As annotated previously, I hypothesized that free.sulfur.dioxide and total.sulfur.dioxide were dependent on each other. Plotting this:
ggplot(data = df, aes(x = free.sulfur.dioxide, y = total.sulfur.dioxide)) +
geom_point() +
geom_smooth()
cor.test(df$free.sulfur.dioxide, df$total.sulfur.dioxide)
##
## Pearson's product-moment correlation
##
## data: df$free.sulfur.dioxide and df$total.sulfur.dioxide
## t = 35.84, df = 1597, p-value < 2.2e-16
## alternative hypothesis: true correlation is not equal to 0
## 95 percent confidence interval:
## 0.6395786 0.6939740
## sample estimates:
## cor
## 0.6676665
It is clear that there is a very strong relationship between the two. Aside from TAC.acidity, this seemed to be the strongest bivariate relationship. Additionally, despite the telling name descriptions, the clear ‘floor’ on this graph hints that free.sulfur.dioxide is a subset of total.sulfur.dioxide.
ggplot(data = df,
aes(x = citric.acid, y = volatile.acidity,
color = quality)) +
geom_point() +
facet_wrap(~rating)
ggplot(data = df,
aes(x = alcohol, y = log10(sulphates),
color = quality)) +
geom_point() +
facet_wrap(~rating)
ggplot(data = df,
aes(x = pH, y = alcohol, color = quality)) +
geom_point() +
facet_wrap(~rating)
I primarily examined the 4 features which showed high correlation with quality. These scatterplots were a bit crowded, so I faceted by rating to illustrate the population differences between good wines, average wines, and bad wines. It’s clear that a higher citric acid and lower volatile (acetic) acid contributes towards better wines. Likewise, better wines tended to have higher sulphates and alcohol content. Surprisingly, pH had very little visual impact on wine quality, and was shadowed by the larger impact of alcohol. Interestingly, this shows that what makes a good wine depends on the type of acids that are present.
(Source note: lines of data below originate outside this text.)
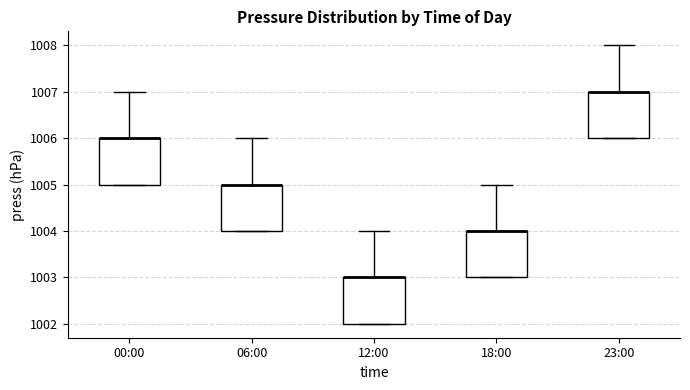

Reading left to right, transcribe this box plot: for each box, give where its median line is, the range the box spans, and where its two whiskers end, as read against the y-axis. The values are not printed on the chart, so give them approximately, as read against the axis.

00:00: median 1006 (drawn on the box's upper edge), box 1005 to 1006, whiskers 1005 to 1007
06:00: median 1005 (drawn on the box's upper edge), box 1004 to 1005, whiskers 1004 to 1006
12:00: median 1003 (drawn on the box's upper edge), box 1002 to 1003, whiskers 1002 to 1004
18:00: median 1004 (drawn on the box's upper edge), box 1003 to 1004, whiskers 1003 to 1005
23:00: median 1007 (drawn on the box's upper edge), box 1006 to 1007, whiskers 1006 to 1008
grid.arrange(ggplot(data = df, aes(x = quality, y = fixed.acidity,
fill = quality)) +
ylab('Fixed Acidity (g/dm^3)') +
xlab('Quality') +
geom_boxplot(),
ggplot(data = df, aes(x = quality, y = volatile.acidity,
fill = quality)) +
ylab('Volatile Acidity (g/dm^3)') +
xlab('Quality') +
geom_boxplot(),
ggplot(data = df, aes(x = quality, y = citric.acid,
fill = quality)) +
ylab('Citric Acid (g/dm^3)') +
xlab('Quality') +
geom_boxplot(),
ggplot(data = df, aes(x = quality, y = pH,
fill = quality)) +
ylab('pH') +
xlab('Quality') +
geom_boxplot())
These subplots were created to demonstrate the effect of acidity and pH on wine quality. Generally, higher acidity (or lower pH) is seen in highly-rated wines. To caveat this, a presence of volatile (acetic) acid negatively affected wine quality. Citric acidity had a high correlation with wine quality, while fixed (tartaric) acid had a smaller impact.
ggplot(data = df, aes(x = quality, y = alcohol,
fill = rating)) +
geom_boxplot() +
ggtitle('Alcohol Levels in Different Wine Qualities') +
xlab('Quality') +
ylab('Alcohol (% volume)')
These boxplots demonstrate the effect of alcohol content on wine quality. Generally, higher alcohol content correlated with higher wine quality. However, as the outliers and intervals show, alchol content alone did not produce a higher quality.
ggplot(data = subset(df, rating != 'average'),
aes(x = volatile.acidity, y = alcohol,
color = rating)) +
geom_point() +
ggtitle('Alcohol vs. Volatile Acidity and Wine Quality') +
xlab('Volatile Acidity (g / dm^3)') +
ylab('Alcohol (% volume)')
This is perhaps the most telling graph. I subsetted the data to remove the ‘average’ wines, or any wine with a rating of 5 or 6. As the correlation tests show, wine quality was affected most strongly by alcohol and volaticle acidity. While the boundaries are not as clear cut or modal, it’s apparent that high volatile acidity–with few exceptions–kept wine quality down. A combination of high alcohol content and low volatile acidity produced better wines.
Through this exploratory data analysis, I was able to identify the key factors that determine and drive wine quality, mainly: alcohol content, sulphates, and acidity. It is important to note, however, that wine quality is ultimately a subjective measure, albeit measured by wine experts. That said, the correlations for these variables are within reasonable bounds. The graphs adequately illustrate the factors that make good wines ‘good’ and bad wines ‘bad’. Further study with inferential statistics could be done to quantitatively confirm these assertions.